#### PASSAGE SHOWN ####

Saturday, January 7, 2012

I know I need to change.

I can count about 3 times in my life where I have been a size 14. (my smallest size)  Pretty sad considering that size 14 is "fat" to most people. 

I've never been to counseling about my weight issue, but if I ever did, the first thing out of my mouth would go something a little like this.

     " I just don't understand.  Is it possible to have the polar opposite of anorexia? When I look into the mirror I sometimes do not see myself as big as I really am."

And that is the honest truth.

How the heck could I have not seen this.  One day I just kind of 'woke up' and saw myself at this size. 

I mean...I knew that I was fat. I've always known this.  I was drinking Diet Coke in Middle School when it really tasted bad.  Middle school probably marks the beginning of my lifetime battle of the bulge. 

I just didn't see myself as that fat.  You know?   Then I got bigger, and got to a point where I could barely walk to the mailbox without my back hurting or losing my breath.

#### DATASET EXCERPTS ####

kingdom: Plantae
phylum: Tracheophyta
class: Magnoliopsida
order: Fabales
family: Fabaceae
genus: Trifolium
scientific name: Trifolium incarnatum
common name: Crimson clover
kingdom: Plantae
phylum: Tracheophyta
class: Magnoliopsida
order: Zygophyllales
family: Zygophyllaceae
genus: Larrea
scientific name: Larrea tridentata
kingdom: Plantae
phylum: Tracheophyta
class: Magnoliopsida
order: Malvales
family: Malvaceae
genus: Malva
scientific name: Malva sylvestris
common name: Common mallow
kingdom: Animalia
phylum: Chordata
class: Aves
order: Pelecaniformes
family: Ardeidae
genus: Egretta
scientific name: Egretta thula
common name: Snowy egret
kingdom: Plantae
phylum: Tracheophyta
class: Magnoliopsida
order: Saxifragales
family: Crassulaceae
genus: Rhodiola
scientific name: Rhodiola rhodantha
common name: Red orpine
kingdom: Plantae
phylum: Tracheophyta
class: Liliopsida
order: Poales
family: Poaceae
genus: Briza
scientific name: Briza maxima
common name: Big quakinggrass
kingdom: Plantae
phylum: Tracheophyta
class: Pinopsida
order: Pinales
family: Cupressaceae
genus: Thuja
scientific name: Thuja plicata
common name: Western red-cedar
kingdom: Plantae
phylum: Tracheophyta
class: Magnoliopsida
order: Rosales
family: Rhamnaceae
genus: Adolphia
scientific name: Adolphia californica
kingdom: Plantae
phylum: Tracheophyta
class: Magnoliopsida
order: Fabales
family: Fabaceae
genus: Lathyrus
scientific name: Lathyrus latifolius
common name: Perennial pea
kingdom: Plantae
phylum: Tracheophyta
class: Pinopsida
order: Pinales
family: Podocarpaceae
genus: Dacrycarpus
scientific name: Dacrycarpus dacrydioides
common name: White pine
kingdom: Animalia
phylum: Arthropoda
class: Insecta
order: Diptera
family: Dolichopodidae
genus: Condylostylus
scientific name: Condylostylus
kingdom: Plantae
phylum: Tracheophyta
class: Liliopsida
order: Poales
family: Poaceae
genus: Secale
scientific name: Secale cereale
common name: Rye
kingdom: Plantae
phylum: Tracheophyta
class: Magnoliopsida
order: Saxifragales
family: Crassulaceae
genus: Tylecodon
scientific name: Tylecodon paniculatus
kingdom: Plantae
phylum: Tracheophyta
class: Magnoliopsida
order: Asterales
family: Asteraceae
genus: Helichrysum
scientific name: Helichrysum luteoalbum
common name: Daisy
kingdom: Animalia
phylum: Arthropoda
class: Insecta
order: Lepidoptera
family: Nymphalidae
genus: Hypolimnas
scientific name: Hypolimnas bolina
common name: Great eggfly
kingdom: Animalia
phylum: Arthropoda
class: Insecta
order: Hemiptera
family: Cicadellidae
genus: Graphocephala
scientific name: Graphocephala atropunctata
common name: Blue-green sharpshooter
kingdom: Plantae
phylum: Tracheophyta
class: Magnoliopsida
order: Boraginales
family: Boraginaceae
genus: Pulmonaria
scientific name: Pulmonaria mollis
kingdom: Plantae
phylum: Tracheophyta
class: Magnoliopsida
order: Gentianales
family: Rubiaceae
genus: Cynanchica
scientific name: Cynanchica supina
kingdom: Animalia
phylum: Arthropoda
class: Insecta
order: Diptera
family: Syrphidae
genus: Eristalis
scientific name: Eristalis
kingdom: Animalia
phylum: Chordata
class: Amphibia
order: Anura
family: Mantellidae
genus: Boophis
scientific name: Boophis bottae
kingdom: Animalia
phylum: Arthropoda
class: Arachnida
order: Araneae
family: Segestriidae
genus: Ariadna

####

PROBLEMS AND TASKS:
1) Print the part of the blog post on weight between "I just didn't" and "losing my breath.", inclusive.
2) Write the next part of the blog post on weight, starting after its last sentence.
This material has no role in what is asked here.

ANSWERS:
1)
I just didn't see myself as that fat.  You know?   Then I got bigger, and got to a point where I could barely walk to the mailbox without my back hurting or losing my breath.

2)
My relationship with food is terrible.

I eat when I'm happy. 
I eat when I'm sad. 
I eat when I'm bored.
I eat when other people eat. 
I eat just because its there. 

Bottom line. I eat.  I eat a lot. 

Oh yea...and I don't exercise.

I knew before the New Year that I would be blogging about my struggle with my weight.  I want to blog about my struggles.  I want to blog about my successes.  i want to blog about my failures.

So here I am. 
(with my ADORABLE niece)

I'm blogging about it.  It's not fun for me to share this.  It's kind of embarrassing actually.  But I know it will change.

I know I will change.

Now to figure out where to start.....................


  1. Thanks for joining my blog and I so know where you are coming from! I would do a lot to become a 14 again - not counting today. Here we go huh?

  2. Hello Dina, thank you for being honest. I too struggle with my diet and I know its not easy. I try personally to eat a lot of fruits and vegetables and drink a lot of water to balance out my deep love for food. I love to cook and enjoy eating. Hang in there!

  3. Hi Dina, check out this article from the NY Times, it will open your eyes and you won't be too hard on yourself. Don't give up.

    Happiness to ALL !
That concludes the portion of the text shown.